The four cases of our intervention approach had consistent CS GMs (lasting 5 to 7 weeks, Table 2) but already performed significantly better within the first month post term. All participants developed fidgety movements, although the quality was abnormal in Case 4. To the best of our knowledge, such normalisation of GMs after a comparably long period of CS GMs is unprecedented. Case 1 even had an age-appropriate normal repertoire of concurrent movements, though Cases 2 to 4 showed no movements towards the midline at the 14-week recording. The lack of movements towards the midline is in accordance with a recently published study on extremely preterm infants who showed fewer antigravity movements at 12 weeks postterm age than their peers born at term (Fjørtoft et al. 2016).
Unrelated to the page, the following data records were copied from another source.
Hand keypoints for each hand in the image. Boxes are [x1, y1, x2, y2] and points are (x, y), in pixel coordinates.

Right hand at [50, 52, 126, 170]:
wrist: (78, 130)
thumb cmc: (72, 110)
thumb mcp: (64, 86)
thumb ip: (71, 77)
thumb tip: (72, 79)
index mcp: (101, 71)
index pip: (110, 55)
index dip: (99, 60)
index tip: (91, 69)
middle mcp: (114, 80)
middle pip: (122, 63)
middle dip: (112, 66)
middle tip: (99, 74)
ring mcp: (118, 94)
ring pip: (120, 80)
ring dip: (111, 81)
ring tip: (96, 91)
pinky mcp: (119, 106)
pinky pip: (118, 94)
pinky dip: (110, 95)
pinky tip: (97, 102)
For about 25 years, the Prechtl GMA has enabled us to reliably identify infants at high risk for later neurological dysfunctions at a very early stage. GMA is especially powerful if combined with MRI at term age (e.g., Spittle et al. 2009; Ferrari et al. 2011; Bosanquet et al. 2013). On the other hand, there is still few evidence to suggest that such early identification can entail effective early intervention.
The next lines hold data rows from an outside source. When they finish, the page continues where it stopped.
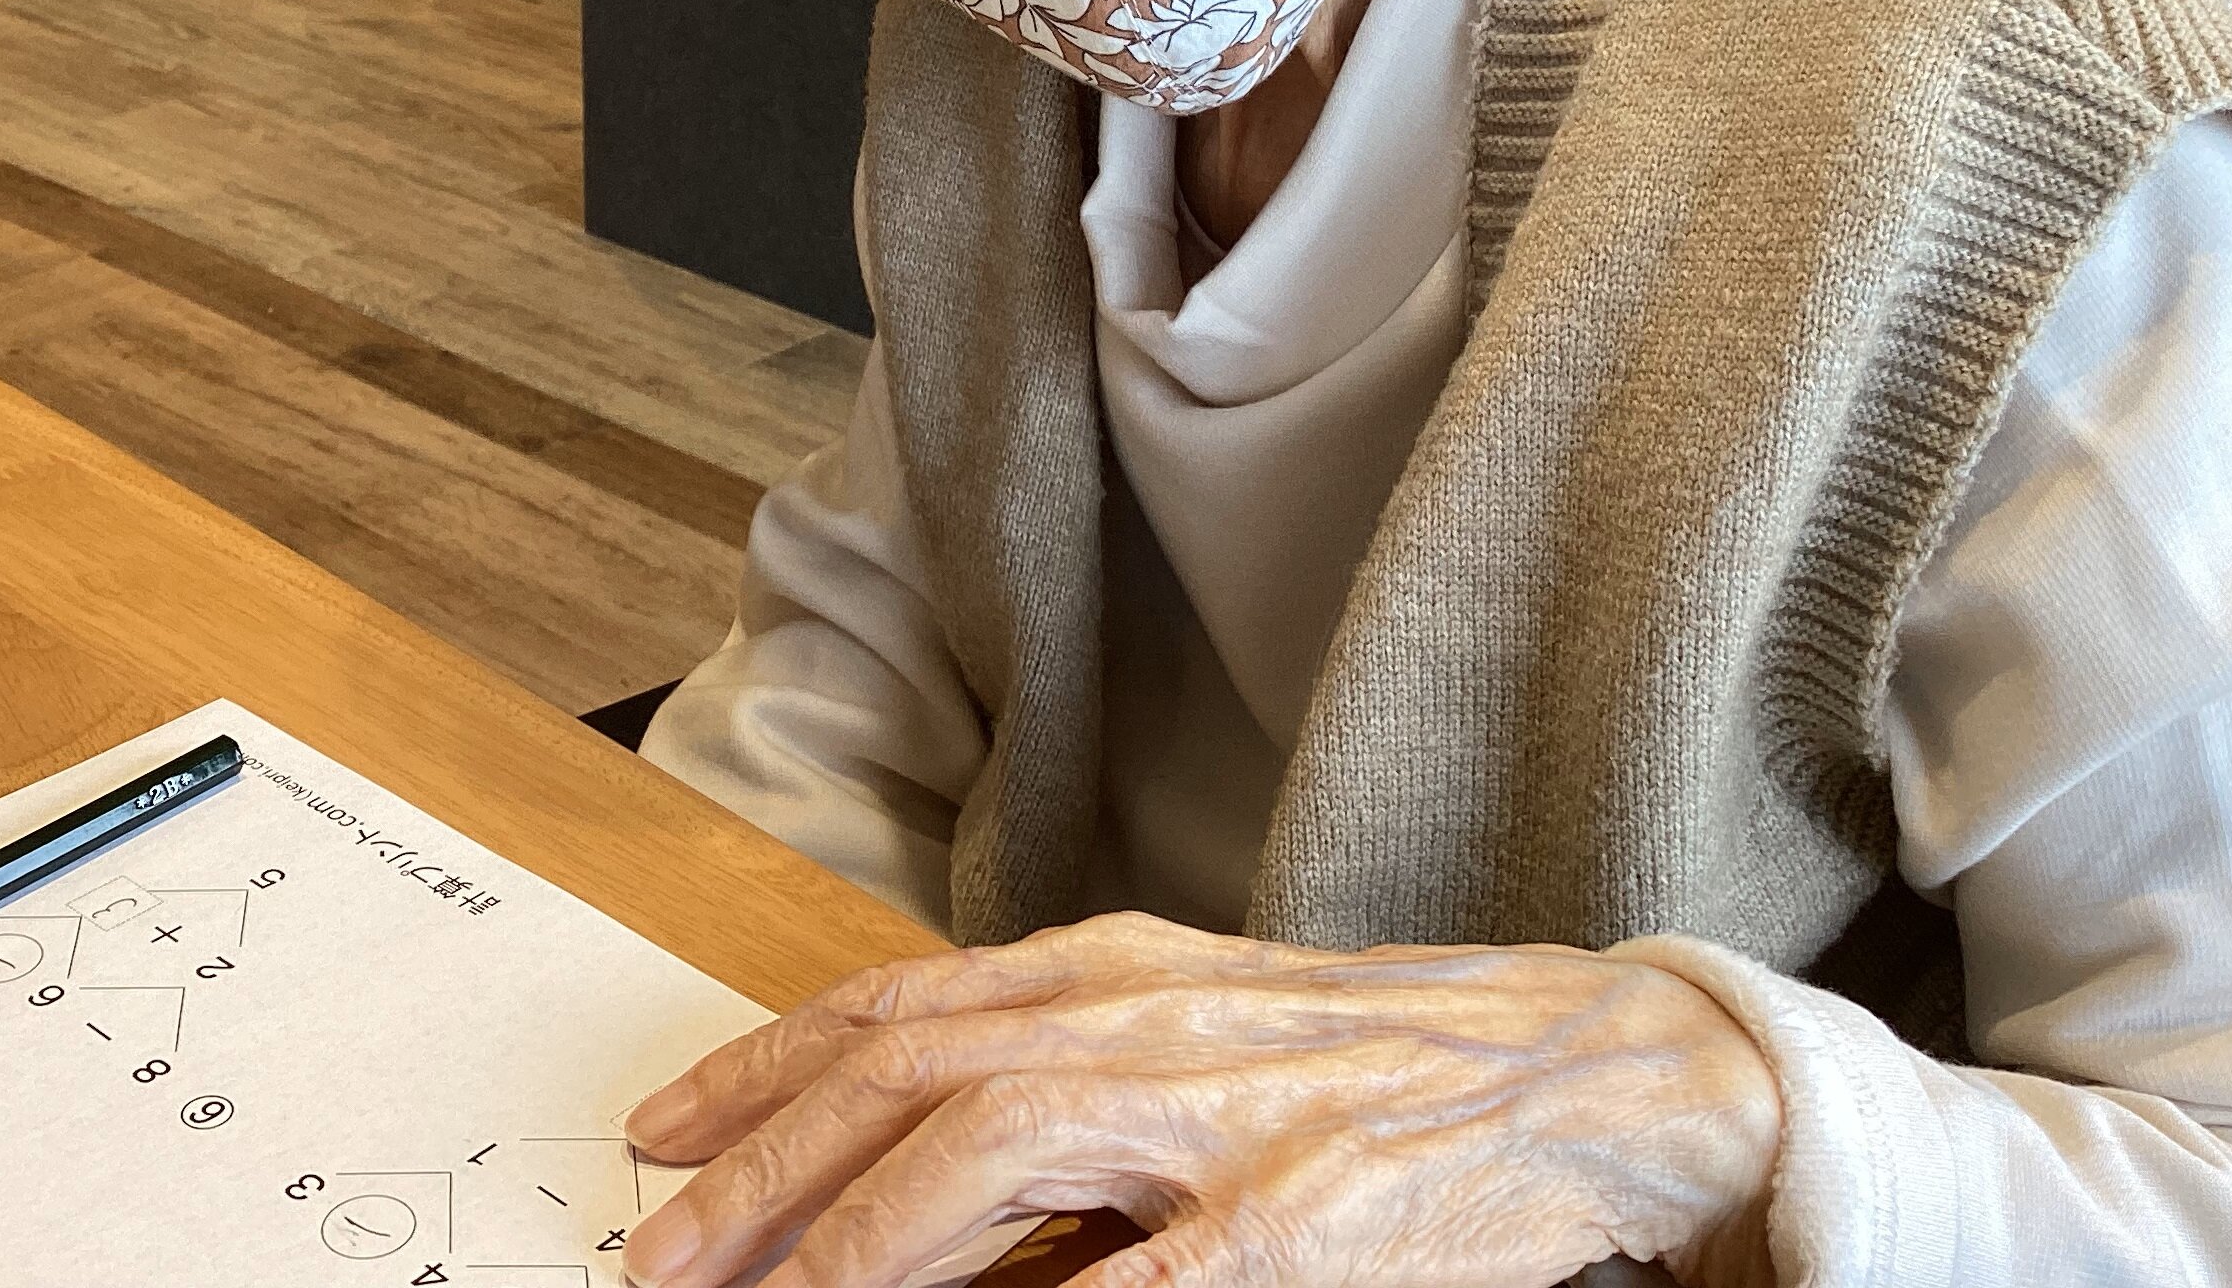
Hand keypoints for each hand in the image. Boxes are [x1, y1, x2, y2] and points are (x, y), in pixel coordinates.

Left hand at [617, 913, 1783, 1287]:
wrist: (1583, 1070)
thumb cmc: (1370, 1062)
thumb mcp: (1192, 1031)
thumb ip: (1053, 1075)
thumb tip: (889, 1172)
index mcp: (1113, 974)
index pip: (893, 1010)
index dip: (754, 1071)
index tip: (649, 1137)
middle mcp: (1149, 1021)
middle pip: (910, 1075)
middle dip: (763, 1171)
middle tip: (655, 1260)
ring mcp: (1227, 1114)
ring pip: (999, 1142)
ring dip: (861, 1236)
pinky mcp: (1310, 1215)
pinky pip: (1155, 1273)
Neither a single-session of physiotherapy (Kepenek-Varol et al. 2019) nor a parent-administered early intervention programme applied between 34 and 36 weeks’ gestational age (Fjørtoft et al. 2017) had an effect on fidgety movements and the concurrent motor repertoire. Craniosacral therapy applied in the neonatal intensive care unit did also not change the GM quality (Raith et al. 2016). By contrast, an early intervention programme launched already at the 3rd day of life in preterm infants improved the quality of fidgety movements but had no immediate effect on the GMs during preterm and at term age (Ma et al. 2015). Recently, a family-based intervention applied in preterm infants with abnormal GMs revealed positive effects on motor function (Kara et al. 2019). Together with our own promising results, this adds to recent developments promoting family centred intervention programmes such as GAME (Morgan et al. 2016b), COPCA (Hadders-Algra et al. 2017), LEAP-CP (Benfer et al. 2018), or EI-SMART (Hutchon et al. 2019).

We are aware that our pilot study comes along with certain limitations. Our sample is too small to draw general conclusions about the effect of MIT-PB. At this point, it should be seen as starting point and method development that needs to be replicated in larger samples. In addition, intervention studies, as the one reported here, may bear co-intervention effects. MIT-PB was done complementary to neurodevelopmental therapy (NDT) as treatment as usual (TAU) procedure. Future large-scale studies are needed to evaluate the effect of MIT-PB in its own right.

Our report is one of the first with a focus on intervention focusing on movement optimization during preterm age and its effect on CS GMs. It is remarkable that three of four children developed normal fidgety movements after a long period of CS GMs and that all four children had a normal neurodevelopmental outcome. The successful application of our MIT-PB procedure might encourage researchers and clinicians to continue testing the impact of mimicking normal and variable GM sequences on the neurodevelopmental outcome, not to mention the benefits of such a simple, parent-mediated intervention method.